START Records for processing
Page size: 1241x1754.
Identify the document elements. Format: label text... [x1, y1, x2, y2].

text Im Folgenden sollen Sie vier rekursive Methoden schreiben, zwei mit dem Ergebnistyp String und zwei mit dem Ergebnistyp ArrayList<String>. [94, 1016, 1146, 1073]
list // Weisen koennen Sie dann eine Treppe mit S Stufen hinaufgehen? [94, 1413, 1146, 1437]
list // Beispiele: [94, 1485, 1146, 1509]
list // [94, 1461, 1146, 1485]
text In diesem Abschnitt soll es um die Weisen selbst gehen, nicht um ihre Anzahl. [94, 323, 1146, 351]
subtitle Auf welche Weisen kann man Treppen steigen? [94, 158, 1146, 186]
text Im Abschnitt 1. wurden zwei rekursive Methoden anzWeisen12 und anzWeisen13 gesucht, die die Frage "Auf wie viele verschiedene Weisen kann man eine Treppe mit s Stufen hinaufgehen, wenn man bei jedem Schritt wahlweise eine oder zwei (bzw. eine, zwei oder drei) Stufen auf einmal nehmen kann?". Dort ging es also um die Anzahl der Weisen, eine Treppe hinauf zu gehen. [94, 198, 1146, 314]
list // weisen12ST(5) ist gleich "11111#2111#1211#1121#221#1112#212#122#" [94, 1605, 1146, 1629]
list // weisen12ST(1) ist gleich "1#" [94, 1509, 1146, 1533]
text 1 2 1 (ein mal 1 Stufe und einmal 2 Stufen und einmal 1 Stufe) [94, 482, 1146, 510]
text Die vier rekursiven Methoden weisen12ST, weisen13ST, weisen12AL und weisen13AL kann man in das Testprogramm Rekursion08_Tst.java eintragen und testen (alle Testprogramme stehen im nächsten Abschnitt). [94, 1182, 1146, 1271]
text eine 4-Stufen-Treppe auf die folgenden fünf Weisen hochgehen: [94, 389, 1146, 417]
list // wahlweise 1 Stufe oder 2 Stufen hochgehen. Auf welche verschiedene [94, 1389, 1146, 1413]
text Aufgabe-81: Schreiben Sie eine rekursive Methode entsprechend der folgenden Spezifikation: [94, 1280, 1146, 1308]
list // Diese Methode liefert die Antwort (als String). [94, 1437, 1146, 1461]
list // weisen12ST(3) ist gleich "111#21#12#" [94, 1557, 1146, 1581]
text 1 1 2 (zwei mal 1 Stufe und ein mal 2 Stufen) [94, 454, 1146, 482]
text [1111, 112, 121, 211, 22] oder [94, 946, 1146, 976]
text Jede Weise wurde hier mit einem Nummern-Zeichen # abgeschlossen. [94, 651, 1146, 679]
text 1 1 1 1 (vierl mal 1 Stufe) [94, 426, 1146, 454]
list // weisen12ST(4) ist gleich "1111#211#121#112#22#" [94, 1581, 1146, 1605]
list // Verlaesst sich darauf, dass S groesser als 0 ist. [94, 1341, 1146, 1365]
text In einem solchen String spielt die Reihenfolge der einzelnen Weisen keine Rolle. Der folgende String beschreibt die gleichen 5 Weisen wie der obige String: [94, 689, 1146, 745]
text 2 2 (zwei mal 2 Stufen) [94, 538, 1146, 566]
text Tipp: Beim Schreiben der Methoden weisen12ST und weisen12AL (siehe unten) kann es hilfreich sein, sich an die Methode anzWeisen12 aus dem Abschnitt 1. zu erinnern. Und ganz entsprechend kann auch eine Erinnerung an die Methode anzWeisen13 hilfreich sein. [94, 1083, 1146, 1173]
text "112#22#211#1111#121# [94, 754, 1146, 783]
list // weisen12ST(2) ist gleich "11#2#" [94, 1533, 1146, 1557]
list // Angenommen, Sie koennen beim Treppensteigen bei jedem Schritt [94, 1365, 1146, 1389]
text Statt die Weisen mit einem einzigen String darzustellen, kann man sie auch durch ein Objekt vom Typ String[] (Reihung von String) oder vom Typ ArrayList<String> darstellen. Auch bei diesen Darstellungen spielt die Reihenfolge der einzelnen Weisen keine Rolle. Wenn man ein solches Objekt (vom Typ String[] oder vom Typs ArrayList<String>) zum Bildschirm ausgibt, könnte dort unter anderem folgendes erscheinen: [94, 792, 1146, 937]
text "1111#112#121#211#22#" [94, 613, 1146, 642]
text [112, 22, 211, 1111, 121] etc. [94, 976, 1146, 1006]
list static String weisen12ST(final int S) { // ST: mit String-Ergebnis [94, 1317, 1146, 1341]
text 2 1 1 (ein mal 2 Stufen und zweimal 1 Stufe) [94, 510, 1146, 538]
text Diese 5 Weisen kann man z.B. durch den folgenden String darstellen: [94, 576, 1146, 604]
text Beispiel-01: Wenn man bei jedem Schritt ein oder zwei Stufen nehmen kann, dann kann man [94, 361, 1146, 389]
END Records for processing
• _What you will do_: Give back the data above word for word.

• _The answer_:
Page size: 1241x1754.
Identify the document elements. Format: label text... [x1, y1, x2, y2].

text Im Folgenden sollen Sie vier rekursive Methoden schreiben, zwei mit dem Ergebnistyp String und zwei mit dem Ergebnistyp ArrayList<String>. [94, 1016, 1146, 1073]
list // Weisen koennen Sie dann eine Treppe mit S Stufen hinaufgehen? [94, 1413, 1146, 1437]
list // Beispiele: [94, 1485, 1146, 1509]
list // [94, 1461, 1146, 1485]
text In diesem Abschnitt soll es um die Weisen selbst gehen, nicht um ihre Anzahl. [94, 323, 1146, 351]
subtitle Auf welche Weisen kann man Treppen steigen? [94, 158, 1146, 186]
text Im Abschnitt 1. wurden zwei rekursive Methoden anzWeisen12 und anzWeisen13 gesucht, die die Frage "Auf wie viele verschiedene Weisen kann man eine Treppe mit s Stufen hinaufgehen, wenn man bei jedem Schritt wahlweise eine oder zwei (bzw. eine, zwei oder drei) Stufen auf einmal nehmen kann?". Dort ging es also um die Anzahl der Weisen, eine Treppe hinauf zu gehen. [94, 198, 1146, 314]
list // weisen12ST(5) ist gleich "11111#2111#1211#1121#221#1112#212#122#" [94, 1605, 1146, 1629]
list // weisen12ST(1) ist gleich "1#" [94, 1509, 1146, 1533]
text 1 2 1 (ein mal 1 Stufe und einmal 2 Stufen und einmal 1 Stufe) [94, 482, 1146, 510]
text Die vier rekursiven Methoden weisen12ST, weisen13ST, weisen12AL und weisen13AL kann man in das Testprogramm Rekursion08_Tst.java eintragen und testen (alle Testprogramme stehen im nächsten Abschnitt). [94, 1182, 1146, 1271]
text eine 4-Stufen-Treppe auf die folgenden fünf Weisen hochgehen: [94, 389, 1146, 417]
list // wahlweise 1 Stufe oder 2 Stufen hochgehen. Auf welche verschiedene [94, 1389, 1146, 1413]
text Aufgabe-81: Schreiben Sie eine rekursive Methode entsprechend der folgenden Spezifikation: [94, 1280, 1146, 1308]
list // Diese Methode liefert die Antwort (als String). [94, 1437, 1146, 1461]
list // weisen12ST(3) ist gleich "111#21#12#" [94, 1557, 1146, 1581]
text 1 1 2 (zwei mal 1 Stufe und ein mal 2 Stufen) [94, 454, 1146, 482]
text [1111, 112, 121, 211, 22] oder [94, 946, 1146, 976]
text Jede Weise wurde hier mit einem Nummern-Zeichen # abgeschlossen. [94, 651, 1146, 679]
text 1 1 1 1 (vierl mal 1 Stufe) [94, 426, 1146, 454]
list // weisen12ST(4) ist gleich "1111#211#121#112#22#" [94, 1581, 1146, 1605]
list // Verlaesst sich darauf, dass S groesser als 0 ist. [94, 1341, 1146, 1365]
text In einem solchen String spielt die Reihenfolge der einzelnen Weisen keine Rolle. Der folgende String beschreibt die gleichen 5 Weisen wie der obige String: [94, 689, 1146, 745]
text 2 2 (zwei mal 2 Stufen) [94, 538, 1146, 566]
text Tipp: Beim Schreiben der Methoden weisen12ST und weisen12AL (siehe unten) kann es hilfreich sein, sich an die Methode anzWeisen12 aus dem Abschnitt 1. zu erinnern. Und ganz entsprechend kann auch eine Erinnerung an die Methode anzWeisen13 hilfreich sein. [94, 1083, 1146, 1173]
text "112#22#211#1111#121# [94, 754, 1146, 783]
list // weisen12ST(2) ist gleich "11#2#" [94, 1533, 1146, 1557]
list // Angenommen, Sie koennen beim Treppensteigen bei jedem Schritt [94, 1365, 1146, 1389]
text Statt die Weisen mit einem einzigen String darzustellen, kann man sie auch durch ein Objekt vom Typ String[] (Reihung von String) oder vom Typ ArrayList<String> darstellen. Auch bei diesen Darstellungen spielt die Reihenfolge der einzelnen Weisen keine Rolle. Wenn man ein solches Objekt (vom Typ String[] oder vom Typs ArrayList<String>) zum Bildschirm ausgibt, könnte dort unter anderem folgendes erscheinen: [94, 792, 1146, 937]
text "1111#112#121#211#22#" [94, 613, 1146, 642]
text [112, 22, 211, 1111, 121] etc. [94, 976, 1146, 1006]
list static String weisen12ST(final int S) { // ST: mit String-Ergebnis [94, 1317, 1146, 1341]
text 2 1 1 (ein mal 2 Stufen und zweimal 1 Stufe) [94, 510, 1146, 538]
text Diese 5 Weisen kann man z.B. durch den folgenden String darstellen: [94, 576, 1146, 604]
text Beispiel-01: Wenn man bei jedem Schritt ein oder zwei Stufen nehmen kann, dann kann man [94, 361, 1146, 389]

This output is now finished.